• _Exercise prompt_: Using the data below, reproduce exactly the lines from the line with "vfov_deg: 19.5" to the line with "f_number: 2.4", both included; pictures must be dropped.

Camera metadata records
------------------------------------------------
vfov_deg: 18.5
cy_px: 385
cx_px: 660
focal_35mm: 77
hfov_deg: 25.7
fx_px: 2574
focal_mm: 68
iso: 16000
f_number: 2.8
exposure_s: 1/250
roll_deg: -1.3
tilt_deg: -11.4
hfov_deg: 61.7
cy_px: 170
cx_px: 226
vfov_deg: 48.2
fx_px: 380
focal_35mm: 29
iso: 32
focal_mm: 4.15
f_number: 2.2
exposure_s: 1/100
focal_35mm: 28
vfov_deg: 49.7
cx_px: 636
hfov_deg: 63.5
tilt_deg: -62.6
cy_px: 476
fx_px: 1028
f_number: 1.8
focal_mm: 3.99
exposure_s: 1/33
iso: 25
------------------------------------------------
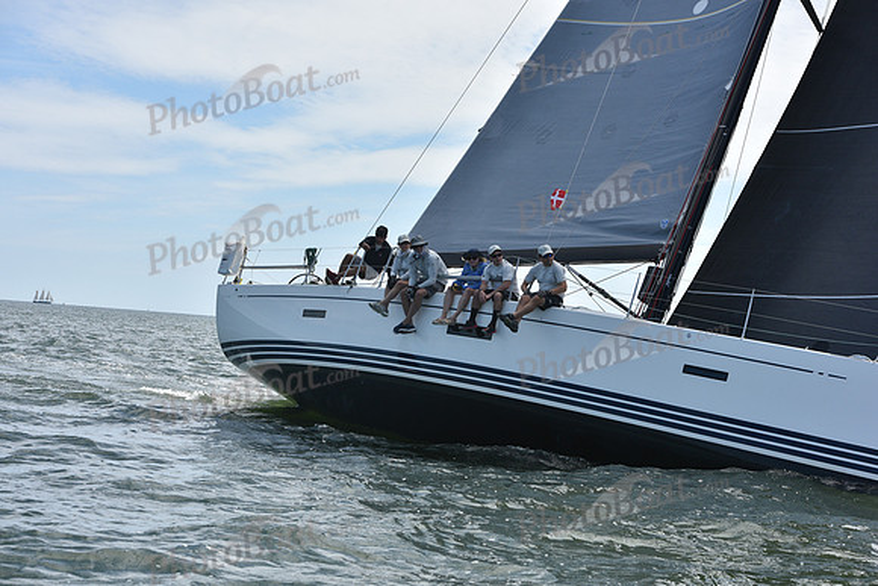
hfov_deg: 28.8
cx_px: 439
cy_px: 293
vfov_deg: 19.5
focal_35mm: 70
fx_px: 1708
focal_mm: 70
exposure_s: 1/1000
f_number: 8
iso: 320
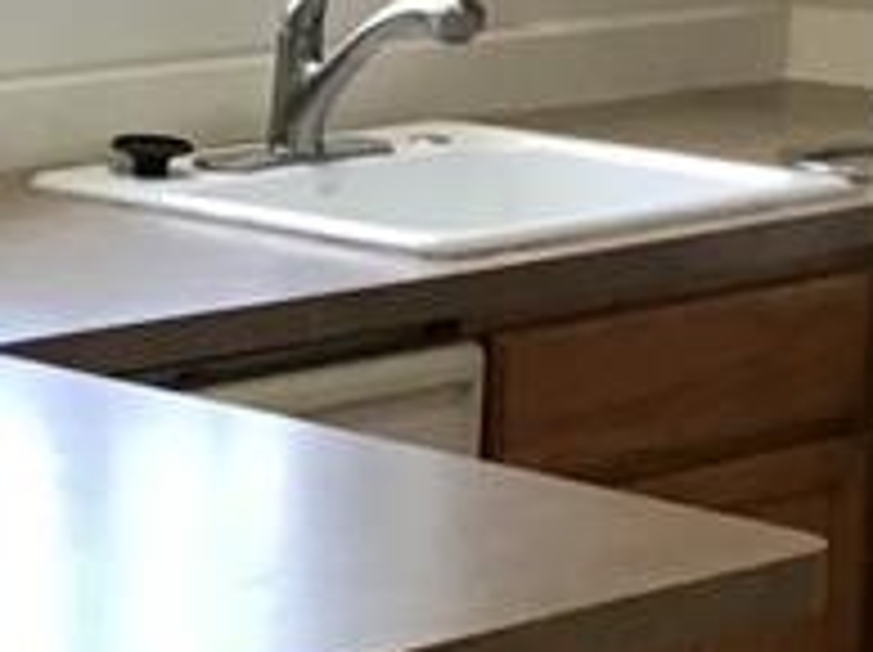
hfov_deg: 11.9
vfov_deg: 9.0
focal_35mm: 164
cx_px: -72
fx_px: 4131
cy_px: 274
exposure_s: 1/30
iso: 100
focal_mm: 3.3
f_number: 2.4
------------------------------------------------
• _Response area_:
vfov_deg: 19.5
focal_35mm: 70
fx_px: 1708
focal_mm: 70
exposure_s: 1/1000
f_number: 8
iso: 320
hfov_deg: 11.9
vfov_deg: 9.0
focal_35mm: 164
cx_px: -72
fx_px: 4131
cy_px: 274
exposure_s: 1/30
iso: 100
focal_mm: 3.3
f_number: 2.4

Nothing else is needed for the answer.